Os últimos dias têm sido de muito sofrimento, muita consternação, muitas lágrimas, indignação e dor. A situação de calamidade que tem assolado uma parte demasiado grande do nosso país, com dezenas de pessoas mortas e muitos mais feridos, tem mexido com todos e com cada um de nós. Ainda que este seja um momento de luto e de sentimentos intensos, por vezes exaltados, como se podem verificar nas redes sociais, o grande palco duma suposta expressão de liberdade e de identidade de hoje, ainda que seja também, ainda, um tempo de auxílio e solidariedade, também é o tempo de reflectir, de mergulharmos nestes sentimentos que nos têm invadido e compreender o porquê de eles tanto mexerem connosco.
Há poucas horas, bem próximo do nascer do Sol, vivemos o Solstício de Verão (no hemisfério norte), com o Sol a entrar no signo de Caranguejo e a trazer-nos o impulso do signo cuidador, do signo da criação, da gestação, da maternidade. Com tudo o que temos vivido nestes últimos dias, o ingresso no signo de Caranguejo é o símbolo perfeito para o mergulhar nas emoções que estão agora à flor da pele e entender aquilo que há tanto tempo nos tem sido mostrado, mas que há tanto tempo insistimos, de forma global, em perceber, em integrar, em aceitar, pois isso implica deitar abaixo muitas das crenças, das bases supostamente sólidas em que construímos os nossos frágeis caminhos. É tempo, acima de tudo, de compreender o verdadeiro valor da vida.
Maior parte de nós, aqui na Terra, passa os seus dias em mera sobrevivência, digo isto muitas vezes. Desconectados do seu espírito, da beleza da sua centelha divina, arrastam-se pela Terra em busca dum sentido material, terreno e efémero.

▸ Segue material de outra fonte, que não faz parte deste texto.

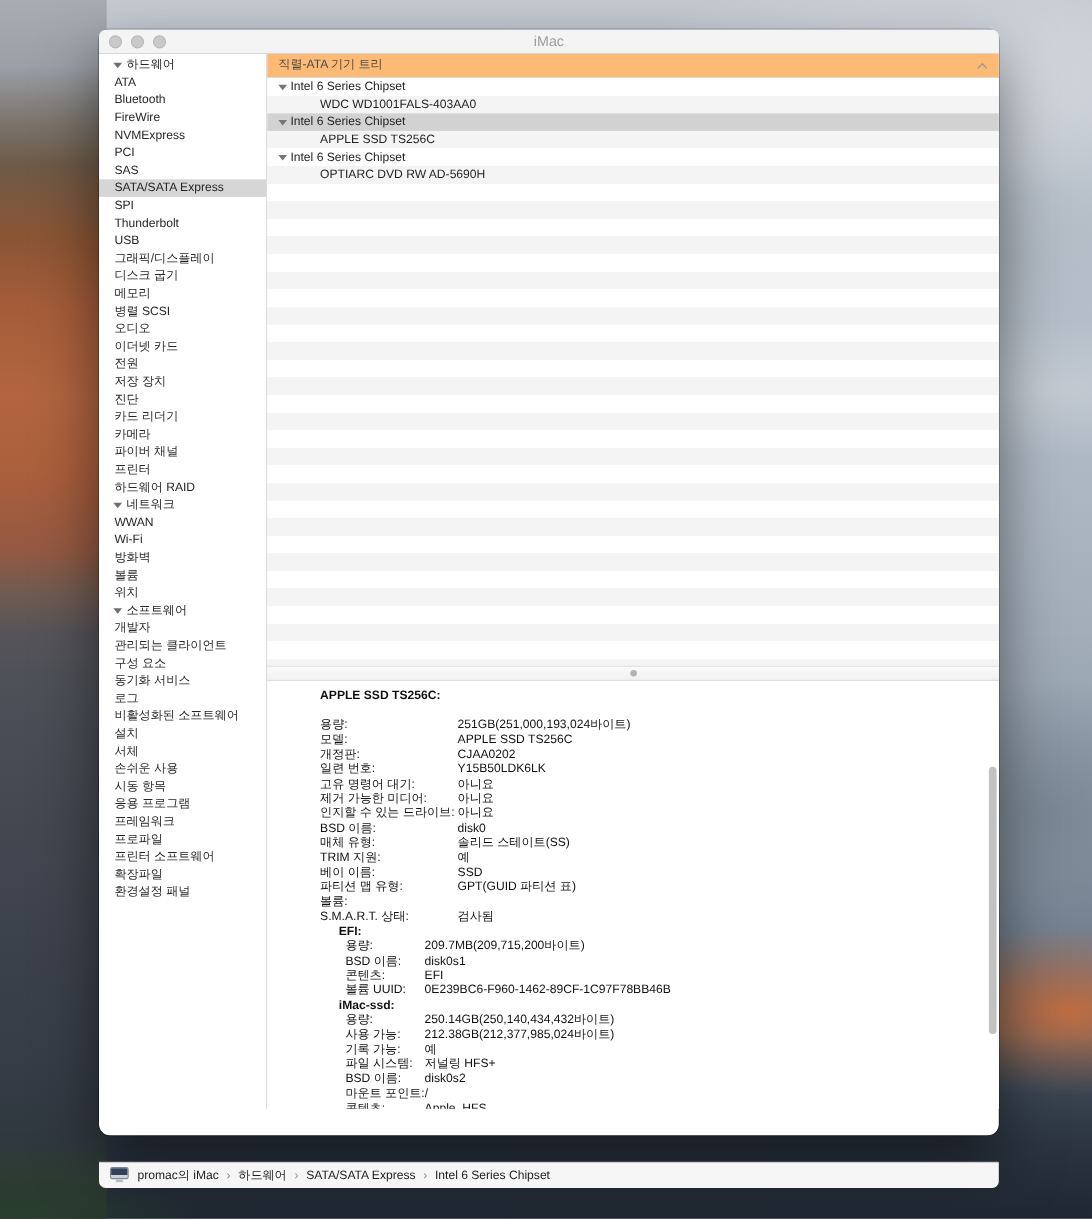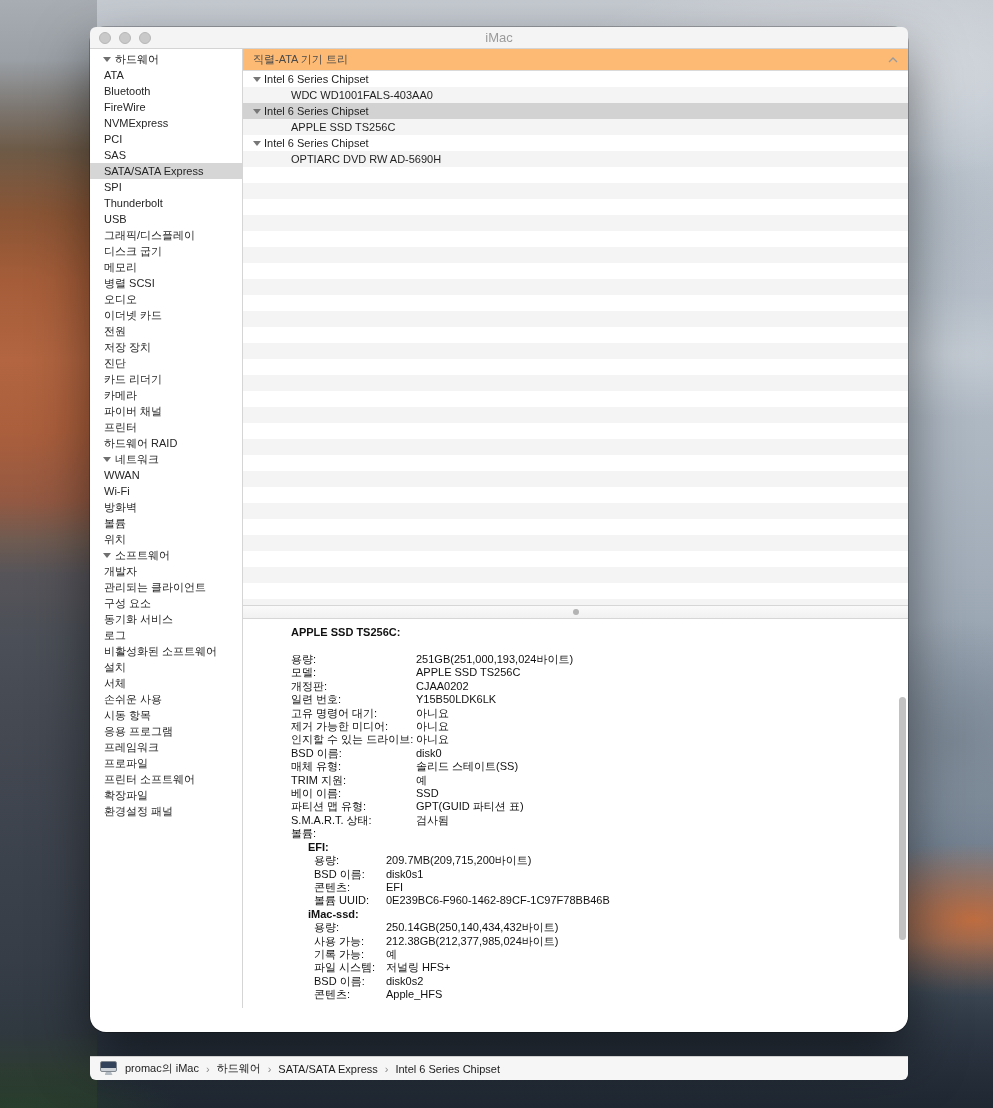"iMac" .window { border-radius: 16px -> 10px }
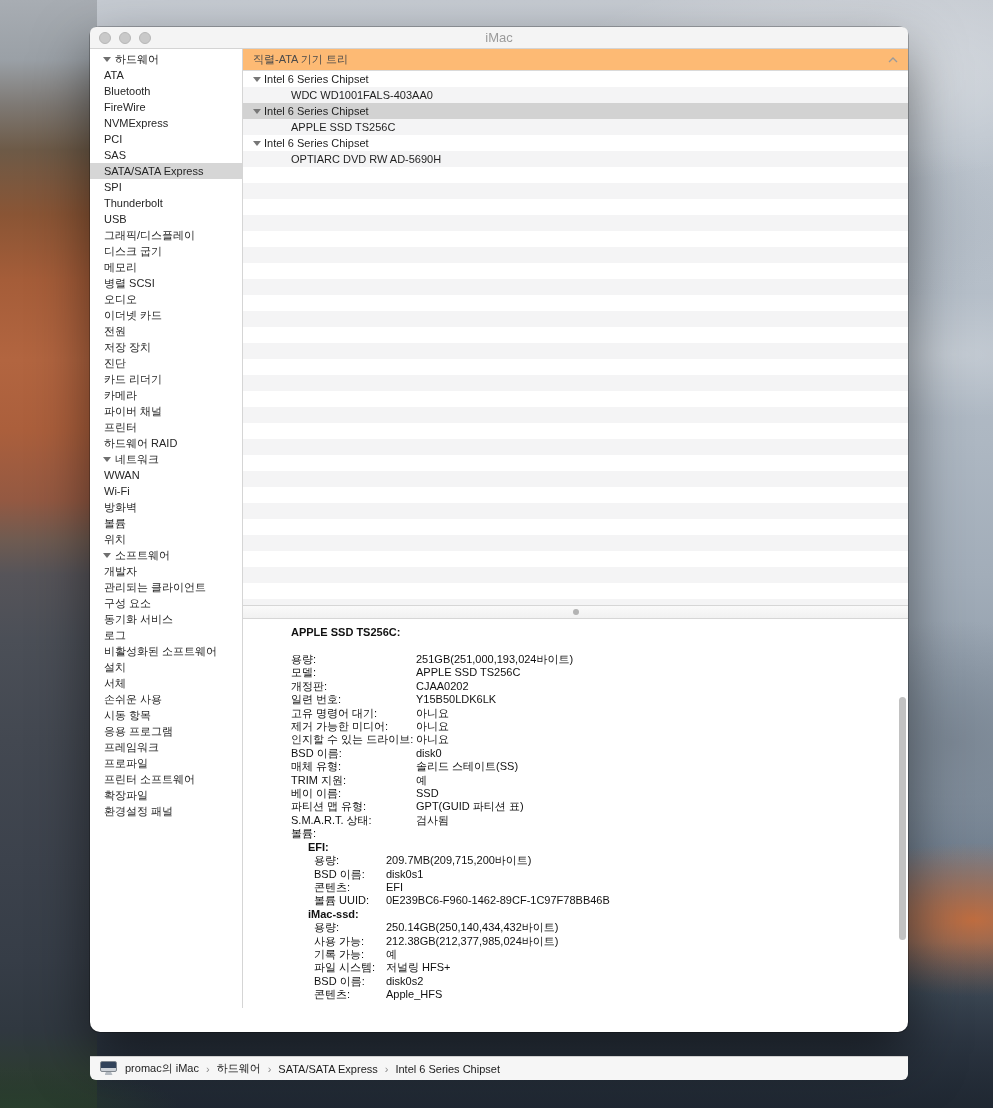"S.M.A.R.T. 상태:" div.d-line { order: before "볼륨:" -> after "볼륨:" }
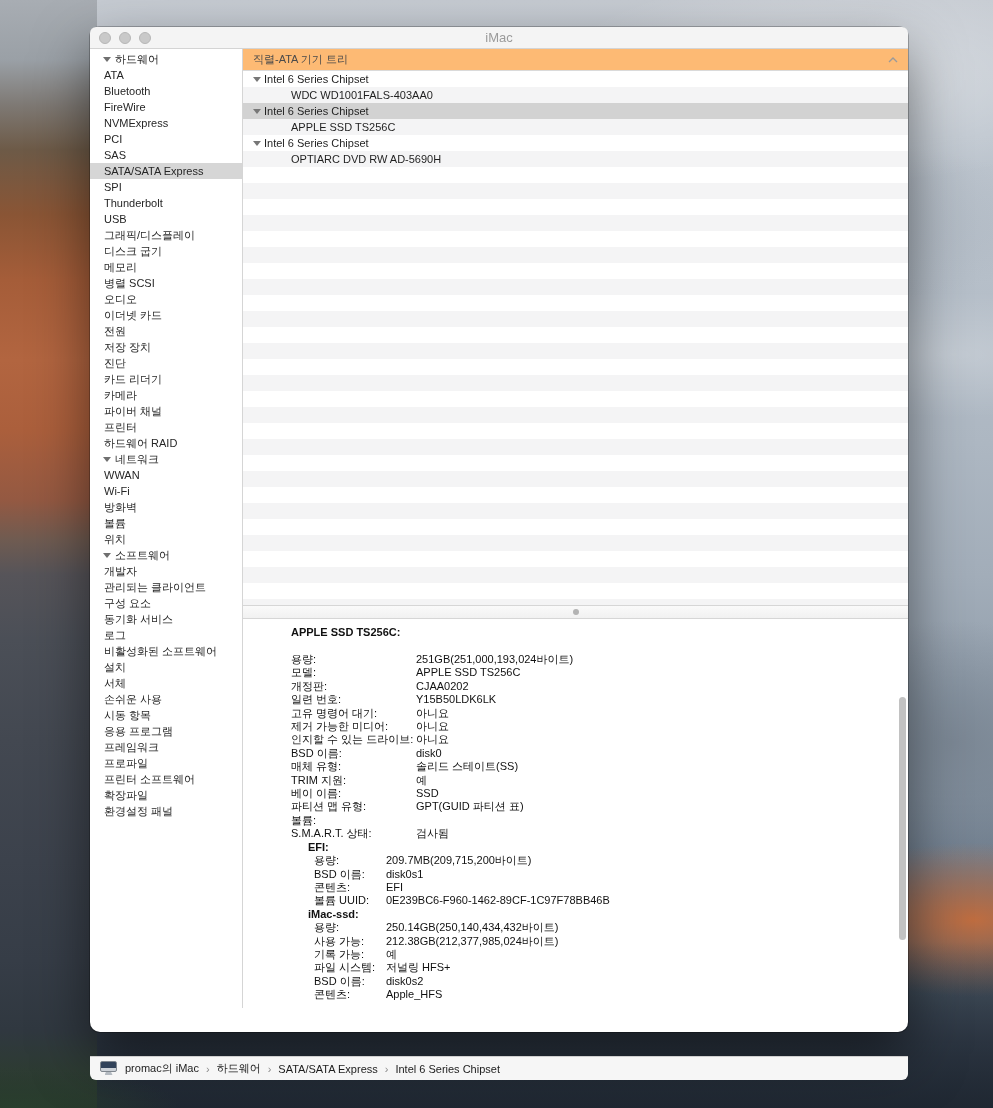"마운트 포인트:" div.d-line { html: none -> <div> <span>마운트 포인트:</span> <span>/</span> </div> }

Igualmente desconectados da energia da Mãe Terra, pairam no ar da densidade terrena e criam ilusões materiais, que servem de alimento a uma sobrevivência que, muitas vezes, dura uma vida inteira. Continuamos ininterruptamente, a viver em função da matéria, e a perder a vida em função dela também. Em função dessa busca de bases, de solidez, de posses, mesmo que nessa busca não as aproveitemos, mas vivamos na felicidade aparente de deixá-la para alguém, desrespeitamos a Mãe Terra, desvirtuamos a sua sabedoria, desrespeitamos também a vida, qualquer uma, humana, animal ou vegetal, e depois surpreendemo-nos quando a vida é ceifada à frente dos nossos olhos, impotentes e, acredito que por isso estejamos a sentir tão fortemente os acontecimentos destes dias, com fortes sentimentos inconscientes de culpa.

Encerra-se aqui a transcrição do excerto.